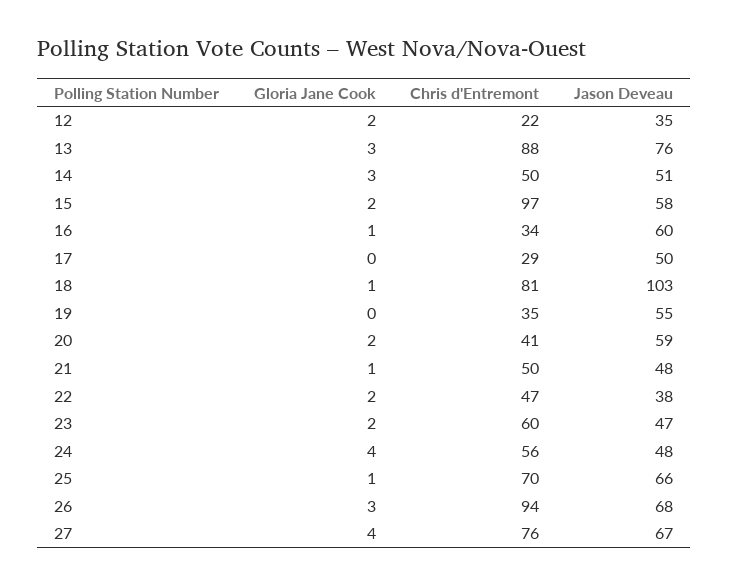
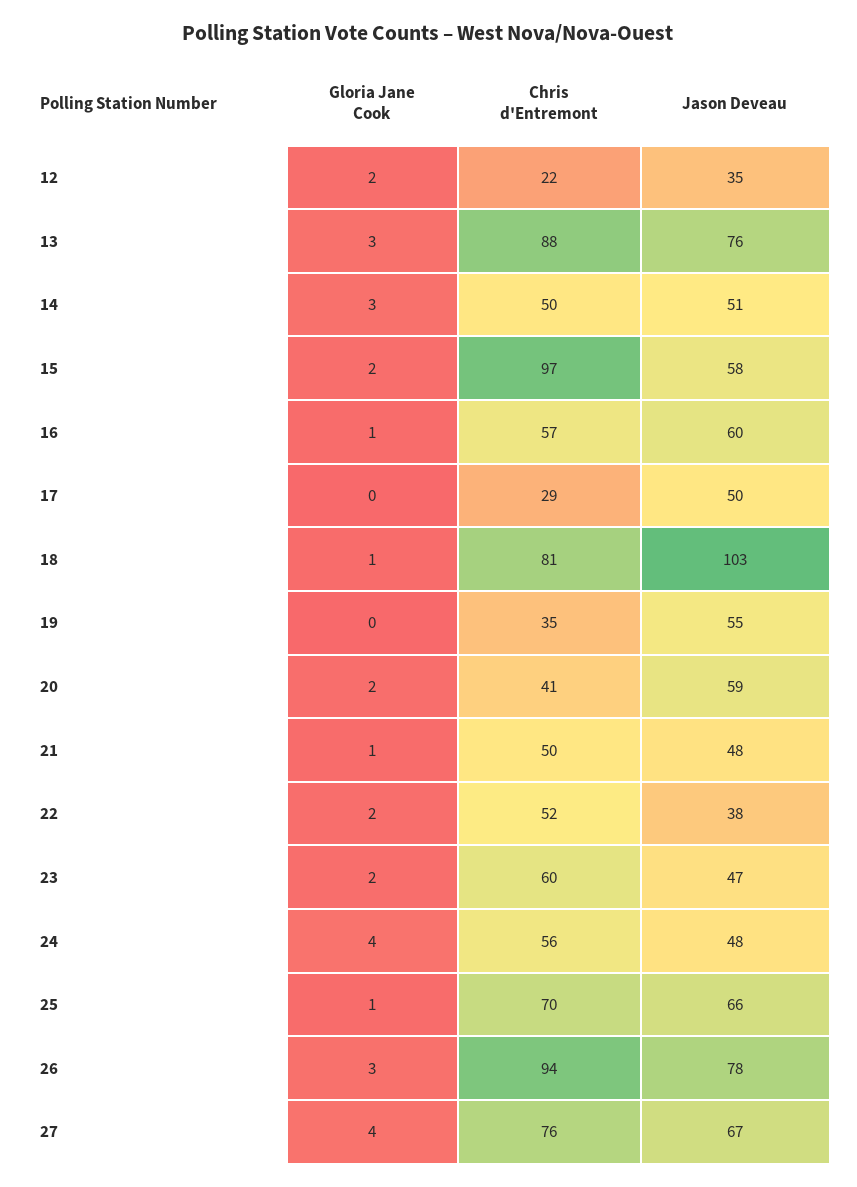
  {
    "Gloria Jane Cook": {
      "12": 2,
      "13": 3,
      "14": 3,
      "15": 2,
      "16": 1,
      "17": 0,
      "18": 1,
      "19": 0,
      "20": 2,
      "21": 1,
      "22": 2,
      "23": 2,
      "24": 4,
      "25": 1,
      "26": 3,
      "27": 4
    },
    "Chris d'Entremont": {
      "12": 22,
      "13": 88,
      "14": 50,
      "15": 97,
-     "16": 34,
+     "16": 57,
      "17": 29,
      "18": 81,
      "19": 35,
      "20": 41,
      "21": 50,
-     "22": 47,
+     "22": 52,
      "23": 60,
      "24": 56,
      "25": 70,
      "26": 94,
      "27": 76
    },
    "Jason Deveau": {
      "12": 35,
      "13": 76,
      "14": 51,
      "15": 58,
      "16": 60,
      "17": 50,
      "18": 103,
      "19": 55,
      "20": 59,
      "21": 48,
      "22": 38,
      "23": 47,
      "24": 48,
      "25": 66,
-     "26": 68,
+     "26": 78,
      "27": 67
    }
  }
════
* **Task to carry out**: Pictures omitted, give the entries again exactly.

* **Response for this exercise**:
  {
    "Gloria Jane Cook": {
      "12": 2,
      "13": 3,
      "14": 3,
      "15": 2,
      "16": 1,
      "17": 0,
      "18": 1,
      "19": 0,
      "20": 2,
      "21": 1,
      "22": 2,
      "23": 2,
      "24": 4,
      "25": 1,
      "26": 3,
      "27": 4
    },
    "Chris d'Entremont": {
      "12": 22,
      "13": 88,
      "14": 50,
      "15": 97,
-     "16": 34,
+     "16": 57,
      "17": 29,
      "18": 81,
      "19": 35,
      "20": 41,
      "21": 50,
-     "22": 47,
+     "22": 52,
      "23": 60,
      "24": 56,
      "25": 70,
      "26": 94,
      "27": 76
    },
    "Jason Deveau": {
      "12": 35,
      "13": 76,
      "14": 51,
      "15": 58,
      "16": 60,
      "17": 50,
      "18": 103,
      "19": 55,
      "20": 59,
      "21": 48,
      "22": 38,
      "23": 47,
      "24": 48,
      "25": 66,
-     "26": 68,
+     "26": 78,
      "27": 67
    }
  }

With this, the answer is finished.